Required work:
Please lay out the entries from the line with "sub-region: Clackamas County" up to and including the line with "longitude: -6.9921" as a two-column CSV with the columns field and value, one row per line, each value in its own quoted field with line breaks turned into spaces. Leave the pictures out.

Dataset items:
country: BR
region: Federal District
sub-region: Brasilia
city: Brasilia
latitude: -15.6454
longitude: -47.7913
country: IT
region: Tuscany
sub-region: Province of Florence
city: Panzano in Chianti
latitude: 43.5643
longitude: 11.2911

==

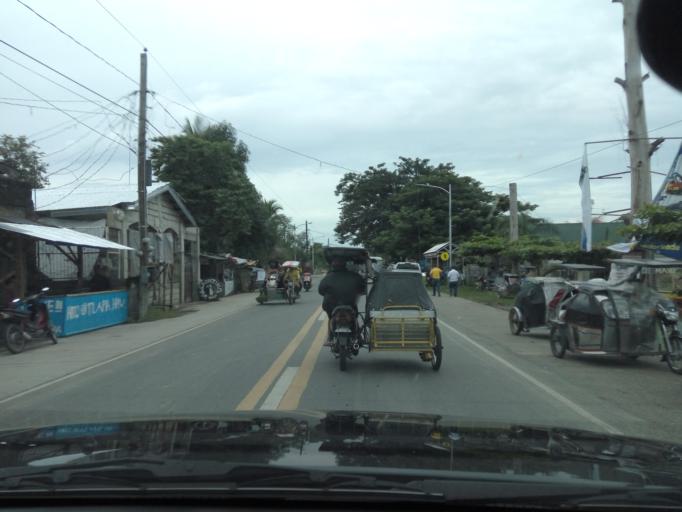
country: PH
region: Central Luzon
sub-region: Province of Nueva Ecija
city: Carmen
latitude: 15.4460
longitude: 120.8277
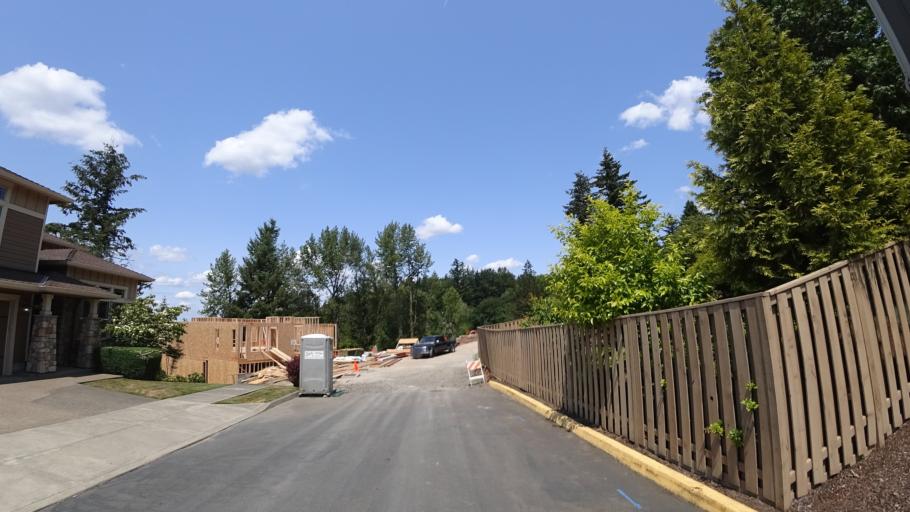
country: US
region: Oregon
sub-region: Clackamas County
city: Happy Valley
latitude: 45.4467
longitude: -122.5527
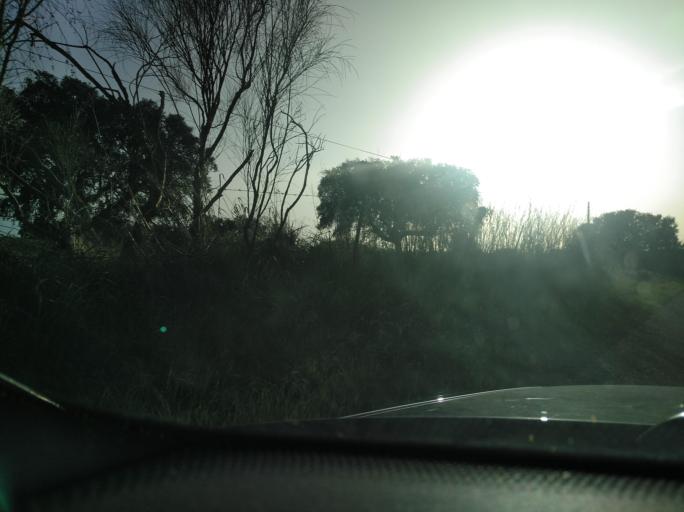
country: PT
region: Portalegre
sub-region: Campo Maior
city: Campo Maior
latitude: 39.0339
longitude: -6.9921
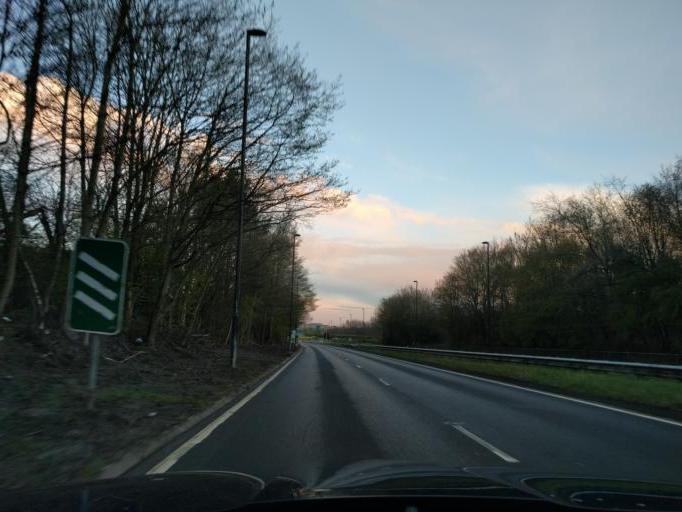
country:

==

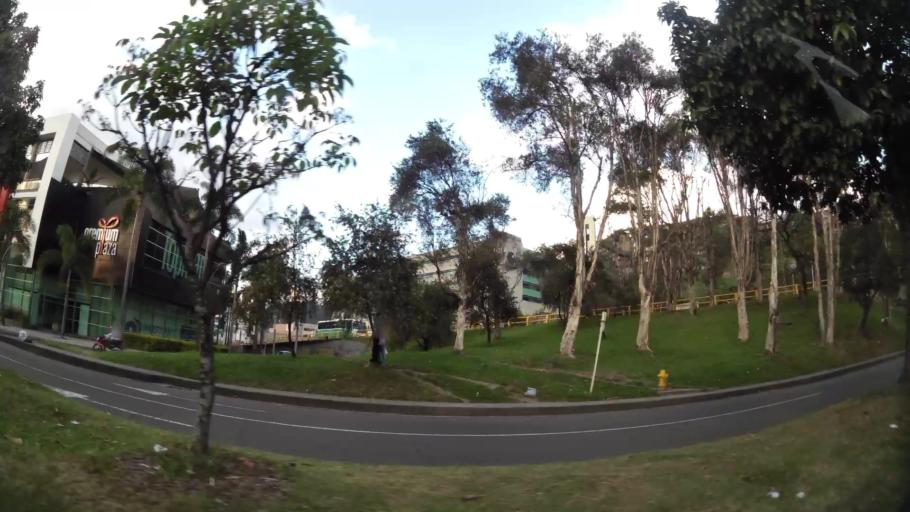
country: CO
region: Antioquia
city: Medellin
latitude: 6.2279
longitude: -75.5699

Result for this exercise:
field,value
"sub-region:","Clackamas County"
"city:","Happy Valley"
"latitude:","45.4467"
"longitude:","-122.5527"
"country:","PT"
"region:","Portalegre"
"sub-region:","Campo Maior"
"city:","Campo Maior"
"latitude:","39.0339"
"longitude:","-6.9921"